**WHAT THIS TASK INVOLVES:** Reproduce, without any change, the span of lines from the opening of the records below to the line containing "- HTTP etkinleştirmesi", inclusive.

**** GIVEN INFORMATION ****

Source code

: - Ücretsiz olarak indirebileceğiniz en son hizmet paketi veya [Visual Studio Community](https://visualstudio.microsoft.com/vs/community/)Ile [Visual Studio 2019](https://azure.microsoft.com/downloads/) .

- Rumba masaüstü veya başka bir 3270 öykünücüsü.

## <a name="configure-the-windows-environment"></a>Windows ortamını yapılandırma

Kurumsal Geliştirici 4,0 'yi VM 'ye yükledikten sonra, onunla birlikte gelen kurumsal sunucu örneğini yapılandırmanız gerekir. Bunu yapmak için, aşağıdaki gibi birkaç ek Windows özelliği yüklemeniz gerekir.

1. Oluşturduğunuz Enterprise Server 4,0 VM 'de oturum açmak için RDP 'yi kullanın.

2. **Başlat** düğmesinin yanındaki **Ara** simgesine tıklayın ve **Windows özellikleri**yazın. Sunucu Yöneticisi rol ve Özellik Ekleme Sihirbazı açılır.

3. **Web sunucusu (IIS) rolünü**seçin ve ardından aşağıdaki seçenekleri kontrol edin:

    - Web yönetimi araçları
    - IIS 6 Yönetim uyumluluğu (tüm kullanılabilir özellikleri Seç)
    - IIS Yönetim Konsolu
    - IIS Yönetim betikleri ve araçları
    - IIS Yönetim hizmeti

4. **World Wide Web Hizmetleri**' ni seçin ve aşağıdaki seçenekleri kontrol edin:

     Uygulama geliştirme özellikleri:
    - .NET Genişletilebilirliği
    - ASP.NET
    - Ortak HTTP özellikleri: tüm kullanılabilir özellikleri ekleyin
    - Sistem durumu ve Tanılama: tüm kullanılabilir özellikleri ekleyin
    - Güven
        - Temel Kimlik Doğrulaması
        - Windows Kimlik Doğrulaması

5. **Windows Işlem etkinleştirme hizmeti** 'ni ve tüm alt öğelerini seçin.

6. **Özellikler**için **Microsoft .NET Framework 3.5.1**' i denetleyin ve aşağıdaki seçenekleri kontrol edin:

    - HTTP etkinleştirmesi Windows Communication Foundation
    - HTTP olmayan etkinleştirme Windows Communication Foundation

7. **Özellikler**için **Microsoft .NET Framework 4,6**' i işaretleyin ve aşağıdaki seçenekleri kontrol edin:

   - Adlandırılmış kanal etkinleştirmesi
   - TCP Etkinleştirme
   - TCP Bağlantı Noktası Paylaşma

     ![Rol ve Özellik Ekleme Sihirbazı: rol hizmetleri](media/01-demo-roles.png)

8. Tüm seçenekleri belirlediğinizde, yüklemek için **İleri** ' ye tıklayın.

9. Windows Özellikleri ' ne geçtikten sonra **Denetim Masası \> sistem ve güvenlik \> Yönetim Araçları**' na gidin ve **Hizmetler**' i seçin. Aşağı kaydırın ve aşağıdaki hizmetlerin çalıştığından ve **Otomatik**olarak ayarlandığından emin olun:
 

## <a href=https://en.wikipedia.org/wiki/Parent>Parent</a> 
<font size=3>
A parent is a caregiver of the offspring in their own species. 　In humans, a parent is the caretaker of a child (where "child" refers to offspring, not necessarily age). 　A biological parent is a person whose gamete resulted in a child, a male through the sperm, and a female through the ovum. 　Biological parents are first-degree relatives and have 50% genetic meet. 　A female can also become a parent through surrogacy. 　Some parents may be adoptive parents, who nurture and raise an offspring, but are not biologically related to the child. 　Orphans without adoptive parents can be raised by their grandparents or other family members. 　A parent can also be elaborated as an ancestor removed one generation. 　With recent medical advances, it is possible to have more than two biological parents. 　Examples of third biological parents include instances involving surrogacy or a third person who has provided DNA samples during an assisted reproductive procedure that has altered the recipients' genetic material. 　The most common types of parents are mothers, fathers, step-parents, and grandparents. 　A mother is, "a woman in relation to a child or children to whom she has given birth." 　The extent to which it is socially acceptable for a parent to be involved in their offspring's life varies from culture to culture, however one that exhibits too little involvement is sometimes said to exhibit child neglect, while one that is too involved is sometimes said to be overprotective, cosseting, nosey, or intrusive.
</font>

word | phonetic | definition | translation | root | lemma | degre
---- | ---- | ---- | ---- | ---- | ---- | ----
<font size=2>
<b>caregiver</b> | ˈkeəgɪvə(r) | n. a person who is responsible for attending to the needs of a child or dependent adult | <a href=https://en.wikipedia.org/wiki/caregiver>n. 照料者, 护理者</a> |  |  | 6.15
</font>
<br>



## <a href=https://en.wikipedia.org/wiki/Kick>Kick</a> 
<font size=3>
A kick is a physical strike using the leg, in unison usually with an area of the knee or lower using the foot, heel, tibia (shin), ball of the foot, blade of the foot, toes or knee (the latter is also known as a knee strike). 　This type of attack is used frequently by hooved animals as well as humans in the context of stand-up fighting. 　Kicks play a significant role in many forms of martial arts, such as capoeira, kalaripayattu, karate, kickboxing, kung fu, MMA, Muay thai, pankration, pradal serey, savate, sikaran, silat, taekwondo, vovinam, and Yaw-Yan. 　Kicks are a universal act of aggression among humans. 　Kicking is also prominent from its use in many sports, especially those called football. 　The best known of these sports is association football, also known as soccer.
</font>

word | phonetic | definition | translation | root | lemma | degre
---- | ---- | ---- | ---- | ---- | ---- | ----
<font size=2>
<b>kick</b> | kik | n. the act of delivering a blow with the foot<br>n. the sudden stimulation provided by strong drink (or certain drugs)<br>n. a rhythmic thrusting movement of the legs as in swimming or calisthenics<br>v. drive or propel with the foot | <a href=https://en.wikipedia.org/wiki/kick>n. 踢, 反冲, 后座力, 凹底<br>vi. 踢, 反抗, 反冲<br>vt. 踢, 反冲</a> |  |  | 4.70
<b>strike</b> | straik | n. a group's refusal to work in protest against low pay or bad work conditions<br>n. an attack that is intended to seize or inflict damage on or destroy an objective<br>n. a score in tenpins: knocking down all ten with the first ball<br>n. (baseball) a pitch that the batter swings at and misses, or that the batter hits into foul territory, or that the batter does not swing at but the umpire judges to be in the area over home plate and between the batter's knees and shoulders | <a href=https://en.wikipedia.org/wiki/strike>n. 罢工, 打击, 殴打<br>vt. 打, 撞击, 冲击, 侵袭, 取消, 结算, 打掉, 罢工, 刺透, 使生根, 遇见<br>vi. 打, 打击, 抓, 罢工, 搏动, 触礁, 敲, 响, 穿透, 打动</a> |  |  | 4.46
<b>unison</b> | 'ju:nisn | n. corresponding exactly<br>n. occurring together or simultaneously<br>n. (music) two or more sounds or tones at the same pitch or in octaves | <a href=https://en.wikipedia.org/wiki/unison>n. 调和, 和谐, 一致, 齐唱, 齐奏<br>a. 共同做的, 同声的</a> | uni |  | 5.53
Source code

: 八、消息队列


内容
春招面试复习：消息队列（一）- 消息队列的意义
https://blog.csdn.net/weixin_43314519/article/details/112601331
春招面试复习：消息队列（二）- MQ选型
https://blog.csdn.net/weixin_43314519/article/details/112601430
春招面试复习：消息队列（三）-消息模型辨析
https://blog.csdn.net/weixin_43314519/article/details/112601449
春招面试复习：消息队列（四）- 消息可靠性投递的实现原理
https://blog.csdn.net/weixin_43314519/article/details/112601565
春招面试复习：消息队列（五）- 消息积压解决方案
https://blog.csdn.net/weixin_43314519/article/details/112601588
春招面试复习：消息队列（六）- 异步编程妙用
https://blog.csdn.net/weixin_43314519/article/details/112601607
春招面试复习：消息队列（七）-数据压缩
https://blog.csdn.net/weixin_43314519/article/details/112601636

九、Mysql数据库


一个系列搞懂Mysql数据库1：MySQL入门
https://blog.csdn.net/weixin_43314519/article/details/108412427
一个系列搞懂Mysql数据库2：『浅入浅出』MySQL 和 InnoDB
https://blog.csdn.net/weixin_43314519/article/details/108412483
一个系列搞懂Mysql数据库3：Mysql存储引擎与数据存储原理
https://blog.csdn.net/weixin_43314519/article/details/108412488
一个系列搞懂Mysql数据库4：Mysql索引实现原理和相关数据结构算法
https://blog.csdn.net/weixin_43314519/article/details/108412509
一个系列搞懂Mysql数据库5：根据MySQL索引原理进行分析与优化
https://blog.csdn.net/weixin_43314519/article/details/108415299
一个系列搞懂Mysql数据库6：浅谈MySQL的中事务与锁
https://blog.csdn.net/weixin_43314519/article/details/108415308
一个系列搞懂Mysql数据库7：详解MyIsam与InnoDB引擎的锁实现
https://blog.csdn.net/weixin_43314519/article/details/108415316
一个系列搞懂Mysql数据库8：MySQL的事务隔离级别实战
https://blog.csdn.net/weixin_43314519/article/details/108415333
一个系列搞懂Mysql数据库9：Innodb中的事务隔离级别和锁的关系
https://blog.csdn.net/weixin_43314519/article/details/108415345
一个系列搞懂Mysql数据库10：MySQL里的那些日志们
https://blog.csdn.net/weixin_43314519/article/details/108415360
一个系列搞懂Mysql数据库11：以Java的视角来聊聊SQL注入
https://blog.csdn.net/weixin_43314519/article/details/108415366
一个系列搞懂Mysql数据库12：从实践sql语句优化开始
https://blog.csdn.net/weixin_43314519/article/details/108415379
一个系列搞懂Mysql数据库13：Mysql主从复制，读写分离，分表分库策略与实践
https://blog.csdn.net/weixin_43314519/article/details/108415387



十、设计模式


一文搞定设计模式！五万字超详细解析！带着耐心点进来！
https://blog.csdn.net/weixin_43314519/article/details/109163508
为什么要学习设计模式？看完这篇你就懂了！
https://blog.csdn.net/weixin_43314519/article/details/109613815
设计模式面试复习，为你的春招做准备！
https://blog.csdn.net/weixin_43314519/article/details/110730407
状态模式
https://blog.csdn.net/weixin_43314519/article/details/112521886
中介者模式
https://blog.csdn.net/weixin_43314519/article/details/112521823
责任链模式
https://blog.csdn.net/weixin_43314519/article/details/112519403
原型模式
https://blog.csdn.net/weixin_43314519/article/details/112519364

****

**ANSWER:**
Source code

: - Ücretsiz olarak indirebileceğiniz en son hizmet paketi veya [Visual Studio Community](https://visualstudio.microsoft.com/vs/community/)Ile [Visual Studio 2019](https://azure.microsoft.com/downloads/) .

- Rumba masaüstü veya başka bir 3270 öykünücüsü.

## <a name="configure-the-windows-environment"></a>Windows ortamını yapılandırma

Kurumsal Geliştirici 4,0 'yi VM 'ye yükledikten sonra, onunla birlikte gelen kurumsal sunucu örneğini yapılandırmanız gerekir. Bunu yapmak için, aşağıdaki gibi birkaç ek Windows özelliği yüklemeniz gerekir.

1. Oluşturduğunuz Enterprise Server 4,0 VM 'de oturum açmak için RDP 'yi kullanın.

2. **Başlat** düğmesinin yanındaki **Ara** simgesine tıklayın ve **Windows özellikleri**yazın. Sunucu Yöneticisi rol ve Özellik Ekleme Sihirbazı açılır.

3. **Web sunucusu (IIS) rolünü**seçin ve ardından aşağıdaki seçenekleri kontrol edin:

    - Web yönetimi araçları
    - IIS 6 Yönetim uyumluluğu (tüm kullanılabilir özellikleri Seç)
    - IIS Yönetim Konsolu
    - IIS Yönetim betikleri ve araçları
    - IIS Yönetim hizmeti

4. **World Wide Web Hizmetleri**' ni seçin ve aşağıdaki seçenekleri kontrol edin:

     Uygulama geliştirme özellikleri:
    - .NET Genişletilebilirliği
    - ASP.NET
    - Ortak HTTP özellikleri: tüm kullanılabilir özellikleri ekleyin
    - Sistem durumu ve Tanılama: tüm kullanılabilir özellikleri ekleyin
    - Güven
        - Temel Kimlik Doğrulaması
        - Windows Kimlik Doğrulaması

5. **Windows Işlem etkinleştirme hizmeti** 'ni ve tüm alt öğelerini seçin.

6. **Özellikler**için **Microsoft .NET Framework 3.5.1**' i denetleyin ve aşağıdaki seçenekleri kontrol edin:

    - HTTP etkinleştirmesi Windows Communication Foundation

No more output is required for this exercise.